Моя расстрельная рота

Дманов
Расстрельная рота выстроилась напротив щербатой, избитой пулями кирпичной стенки. Тридцать женщин-надсмоторщиков, во главе с сержантом Ладовой, по кличке "Мама-жопа". Рота перешептовалась и нервно хихикала.
- Отставить разговоры! - рявкнула сержант. - Стасюк, раздать патроны!
Тощая девушка, в непоразмеру больших сапогах, прошлась в доль строя, выдавая каждому по три блестящих, медных цилиндрика с моей смертью.
Я стоял возле самой стены и молча слушал как клацают затворы.
- Панченко, к рубежу!
Ефрейтор Панченко вскинула карабин и поймала мою голову в прицел.
- Огонь!
Бам! Возле виска свиснуло и мелкие крошки кирпича посыпались мне на спину. Звонко вылетела гильза, исходя горьким, пороховым дымком. Ефрейтор подобрала ее и отступила в сторону.
- Стрельбу закончила!
- Хреново закончила, Панченко! Встать в строй!
"Мама-жопа" посмотрела в список.
- Петрова! К рубежу!
Петрова прострелила мне плечо.
"Чорт! Больно. Что за садизм стрелять по одиночке..."
Два следующих стрелка промахнулись, но не успел я обрадоваться, как Лена Рахимова, признанная красавица, отстрелила мне ухо. Боль была ужастная, но я неиздав ни звука, презрительно выпрямился перед следующим палачом.

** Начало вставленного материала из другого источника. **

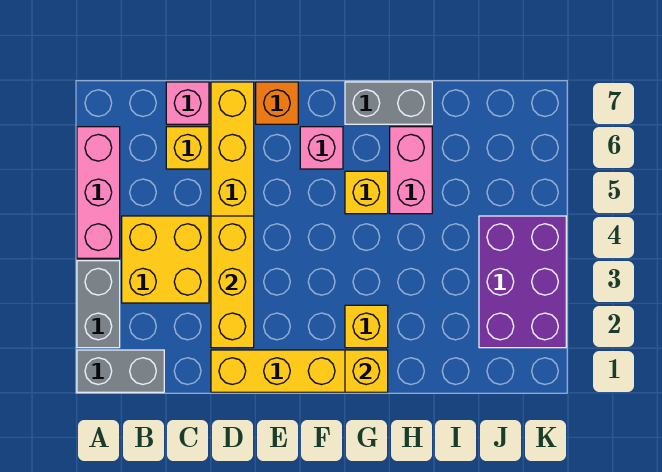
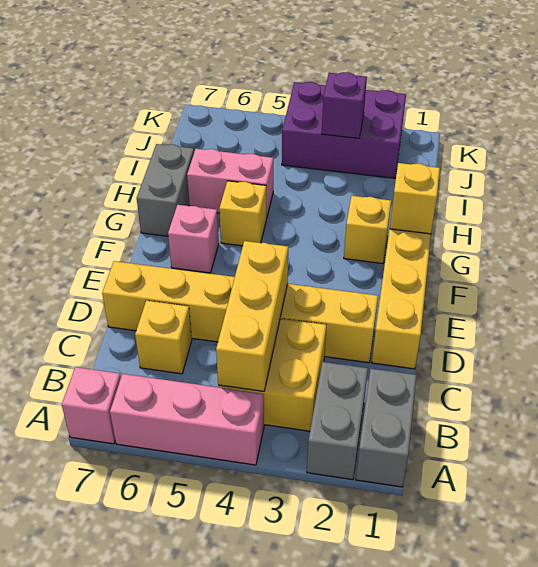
grey 1x2 brick [77,261,120,348] -> grey 1x2 brick turned to [307,362,368,480]
pink 1x1 brick [166,82,209,124] -> pink 1x1 brick moved to [62,367,121,444]
yellow 1x3 brick [211,216,254,348] -> yellow 1x3 brick turned to [216,241,288,391]
orange 1x1 brick [256,82,298,124] -> none
none -> purple 1x1 brick [322,72,367,138]

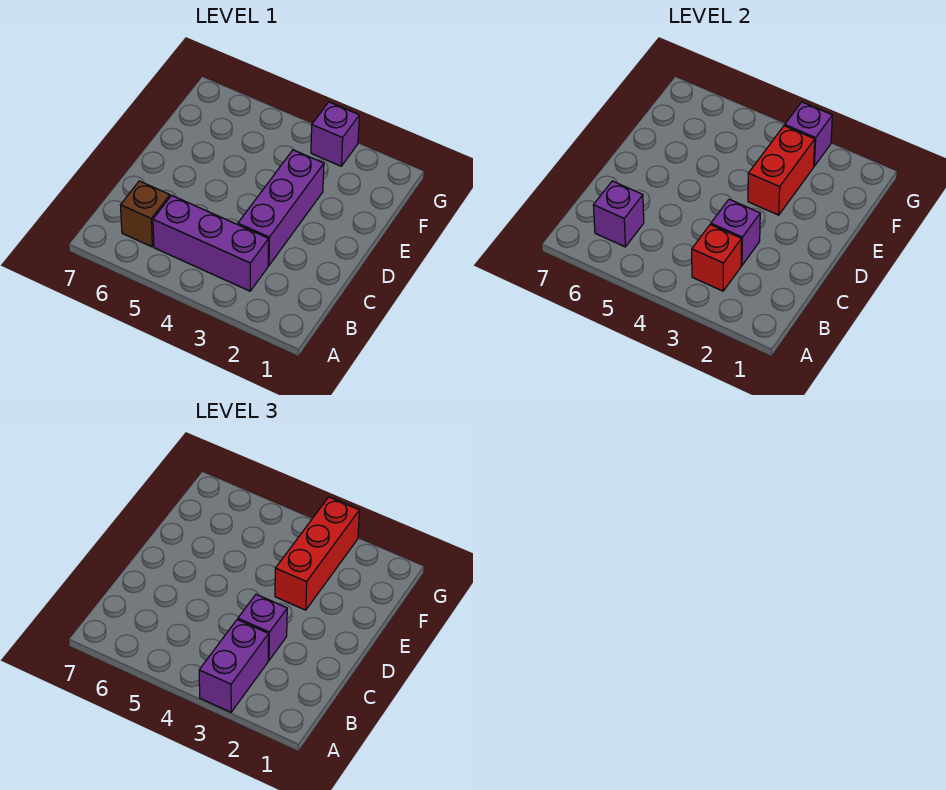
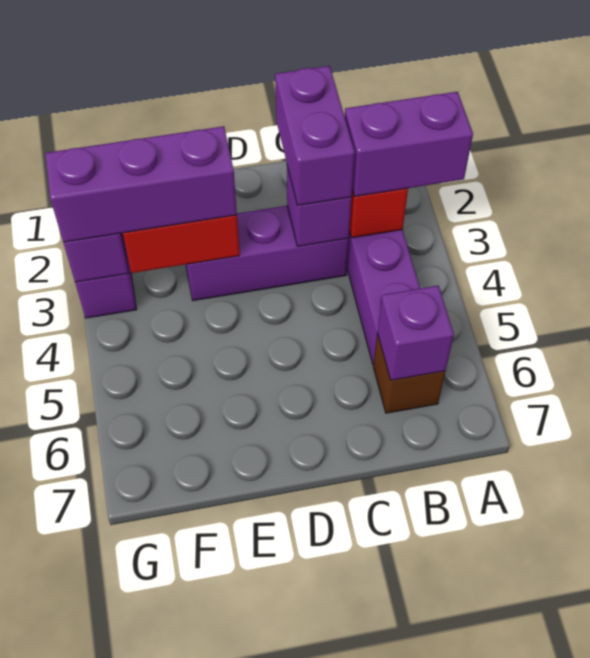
purple 1x1 brick [238,594,287,660] -> purple 1x2 brick [275,66,355,205]
red 1x3 brick [275,497,359,610] -> purple 1x3 brick [45,126,237,242]

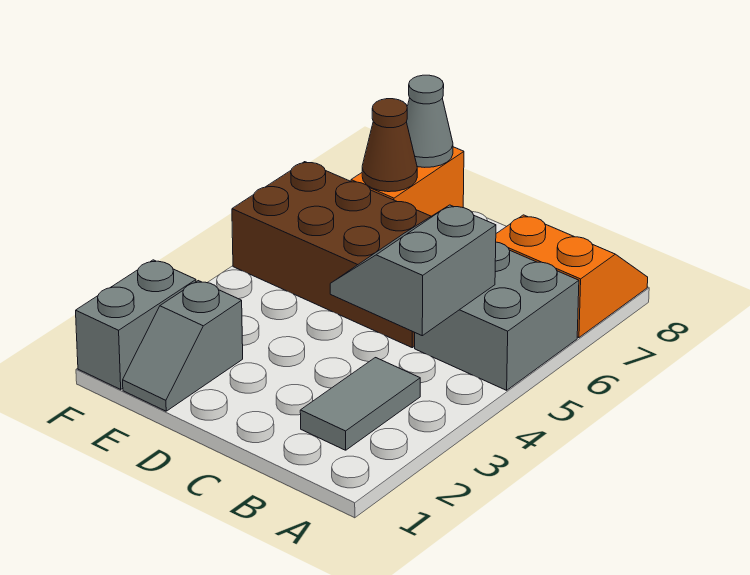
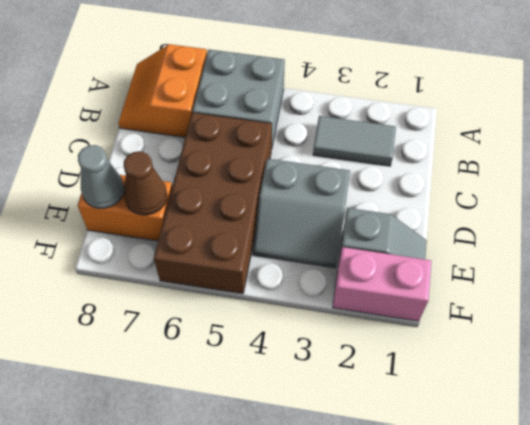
grey 2x2 slope [330,205,496,336] -> grey 2x2 slope moved to [253,159,350,268]
grey 1x2 brick [76,260,196,389] -> pink 1x2 brick [333,247,431,321]

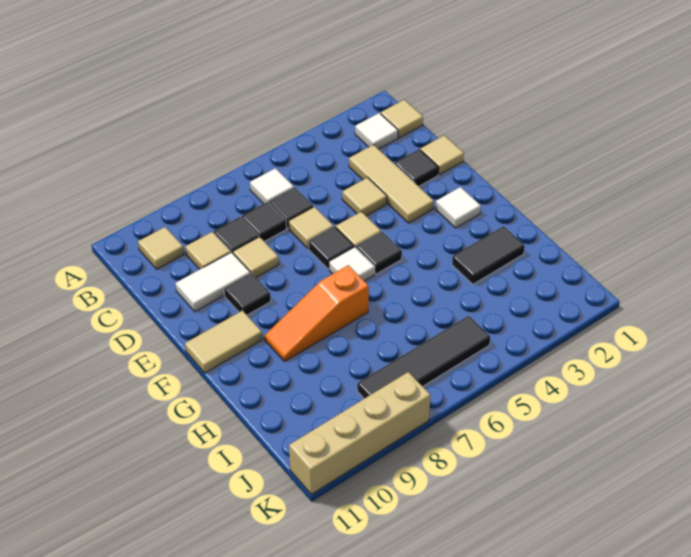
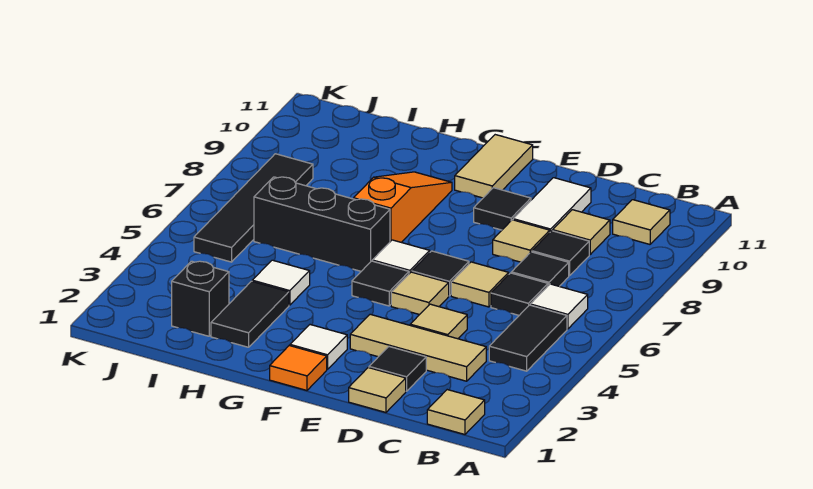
white 1x1 tile [355,113,398,149] -> white 1x1 tile moved to [252,260,310,305]
none -> black 1x2 tile [489,305,567,371]
none -> orange 1x1 tile [270,346,327,390]
none -> black 1x3 brick [254,177,390,271]
none -> black 1x1 brick [172,261,229,336]
tan 1x4 brick [289,372,430,494] -> none

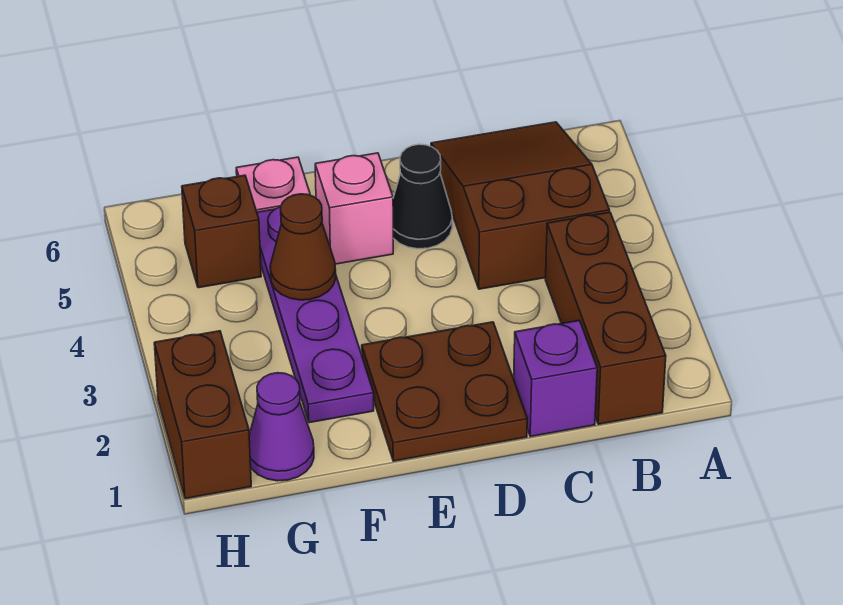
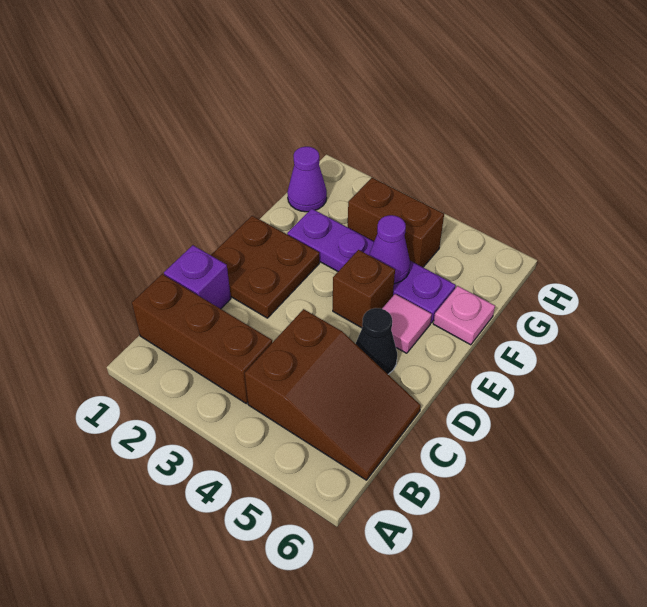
pink 1x1 brick [315,153,393,264] -> pink 1x1 tile [382,294,432,353]
brown 1x1 cone [270,194,336,300] -> purple 1x1 cone [369,215,410,284]
brown 1x1 brick [182,175,261,288] -> brown 1x1 brick moved to [333,250,395,328]
brown 1x2 brick [154,331,251,499] -> brown 1x2 brick moved to [348,178,444,267]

Бам! Пуля пробило мне легкое и срекашетив от стены, с визгом умчалась в небо. Бам! Я чувствовал как пули рвут мое тело... Плечо, печень, сердце, плечо...
Бам! Младший сержант Копытина попала мне точно в лоб. Моя голова откинулась, и ударившись о стену, вернулась в прежнее положение.
Темнота...
Но я еще долго ощущал как сквозь меня проходят кусочки свинца. Они добивали. Добивали очень долго...
Мои останки кинули в кучу подобных, изжеванных, дырявых тел. И облив керосином, подожгли.
"Гори она пропадом, моя жизнь. Жизнь бессловестной, картонной мишени".